[SciPy-User] tool for running simulations

Fri Jun 17 14:38:38 EDT 2011

Hi all,

I have an idea for a tool that might be useful for people writing and 
running scientific simulations. It might be that something like this 
already exists, in which case if anyone has any good suggestions please 
let me know! Otherwise, I might have a go at writing something, in which 
case any feature requests or useful advice would be great.

Basically, the situation I keep finding myself in, and I assume many 
others do so too, is that I have some rather complicated code to set up 
and run a simulation (in my case, computational neuroscience 
simulations). I typically want to run each simulation many times, 
possibly with different parameters, and then do some averaging or more 
complicated analysis at the end. Usually these simulations take around 
1h to 1 week to run, depending on what I'm doing and assuming I'm using 
multiple computers/CPUs to do it. The issue is that I want to be able to 
run my code on several computers at once, and have the results available 
on all the computers. I've been coming up with all sorts of annoying 
ways to do this, for example having each computer generate one file with 
a unique name, and then merging them afterwards - but this is quite tedious.

What I imagine is a tool that does something like this:

* Run a server process on each of several computers, that controls file 
access (this avoids any issues with contention). One computer is the 
master and if the other ones want to read or write a file then it is 
transferred to the master. Some files might want to be cached/mirrored 
on each computer for faster access (typically for read only files in my 
case).

* Use a nice file format like HDF5 that allows fast access, store 
metadata along with your data, and for which there are good tools to 
browse the data. This is important because as you change your simulation 
code, you might want to weed out some old data based on the metadata, 
but not have to recompute everything, etc.

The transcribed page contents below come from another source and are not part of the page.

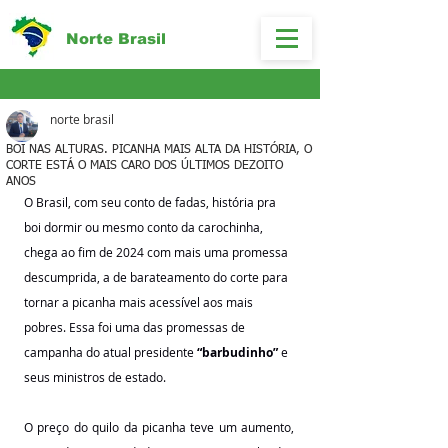
Norte Brasil
norte brasil
BOI NAS ALTURAS. PICANHA MAIS ALTA DA HISTÓRIA, O
CORTE ESTÁ O MAIS CARO DOS ÚLTIMOS DEZOITO
ANOS
O Brasil, com seu conto de fadas, história pra 
boi dormir ou mesmo conto da carochinha, 
chega ao fim de 2024 com mais uma promessa 
descumprida, a de barateamento do corte para 
tornar a picanha mais acessível aos mais 
pobres. Essa foi uma das promessas de 
campanha do atual presidente 
“barbudinho”
 e 
seus ministros de estado.
O preço do quilo da picanha teve um aumento,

* Allows you to store multiple data entries (something like tables in 
HDF5 I guess) and then select out specific ones for analysis.

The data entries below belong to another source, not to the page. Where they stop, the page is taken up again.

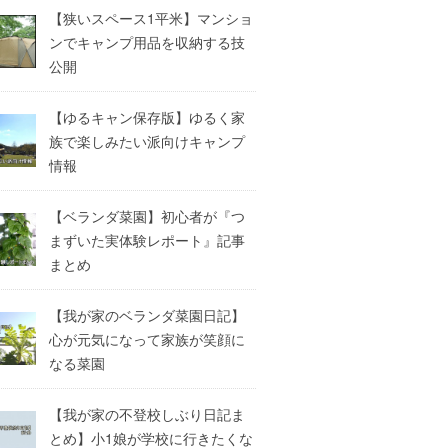
【狭いスペース1平米】マンショ
ンでキャンプ用品を収納する技
公開
【ゆるキャン保存版】ゆるく家
族で楽しみたい派向けキャンプ
情報
【ベランダ菜園】初心者が『つ
まずいた実体験レポート』記事
まとめ
【我が家のベランダ菜園日記】
心が元気になって家族が笑顔に
なる菜園
【我が家の不登校しぶり日記ま
とめ】小1娘が学校に行きたくな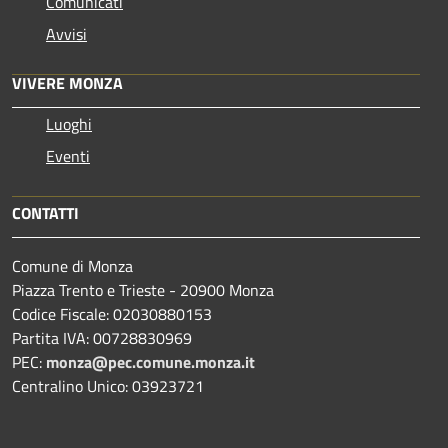
Comunicati
Avvisi
VIVERE MONZA
Luoghi
Eventi
CONTATTI
Comune di Monza
Piazza Trento e Trieste - 20900 Monza
Codice Fiscale: 02030880153
Partita IVA: 00728830969
PEC:
monza@pec.comune.monza.it
Centralino Unico: 03923721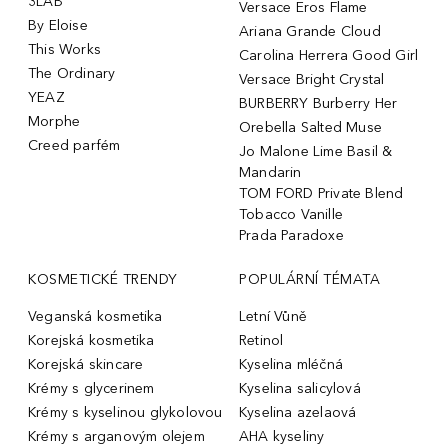
3LAB
Versace Eros Flame
By Eloise
Ariana Grande Cloud
This Works
Carolina Herrera Good Girl
The Ordinary
Versace Bright Crystal
YEAZ
BURBERRY Burberry Her
Morphe
Orebella Salted Muse
Creed parfém
Jo Malone Lime Basil &
Mandarin
TOM FORD Private Blend
Tobacco Vanille
Prada Paradoxe
KOSMETICKÉ TRENDY
POPULÁRNÍ TÉMATA
Veganská kosmetika
Letní Vůně
Korejská kosmetika
Retinol
Korejská skincare
Kyselina mléčná
Krémy s glycerinem
Kyselina salicylová
Krémy s kyselinou glykolovou
Kyselina azelaová
Krémy s arganovým olejem
AHA kyseliny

* Allows you to use function cacheing. For example, I often have the 
situation that I have a computation that takes about 10m for each set of 
parameter values that is then used in several simulations. I'd like 
these to be automatically cached (maybe based on a hash of the arguments 
to the function).

As far as I can tell, there are tools to do each of the things above, 
but nothing to combine them all together simply. For example, there are 
lots of tools for distributed filesystems, for HDF5 and for function 
value cacheing, but is there something that when you call a function 
with some particular values, creates a hash, checks in a distributed 
version of HDF5 for that hash value and then either returns the value or 
stores it in the HDF5 file with the relevant metadata (maybe the values 
of the arguments and not just the hash).

Since all the tools are basically already there, I don't think this 
should take too long to write (maybe just a few days), but could be 
useful for lots of people because at the moment it requires mastering 
quite a few different tools and writing code to glue them together. The 
key thing is to choose the best tools for the job and take the right 
approach, so any ideas for that? Or maybe it's already been done?

Dan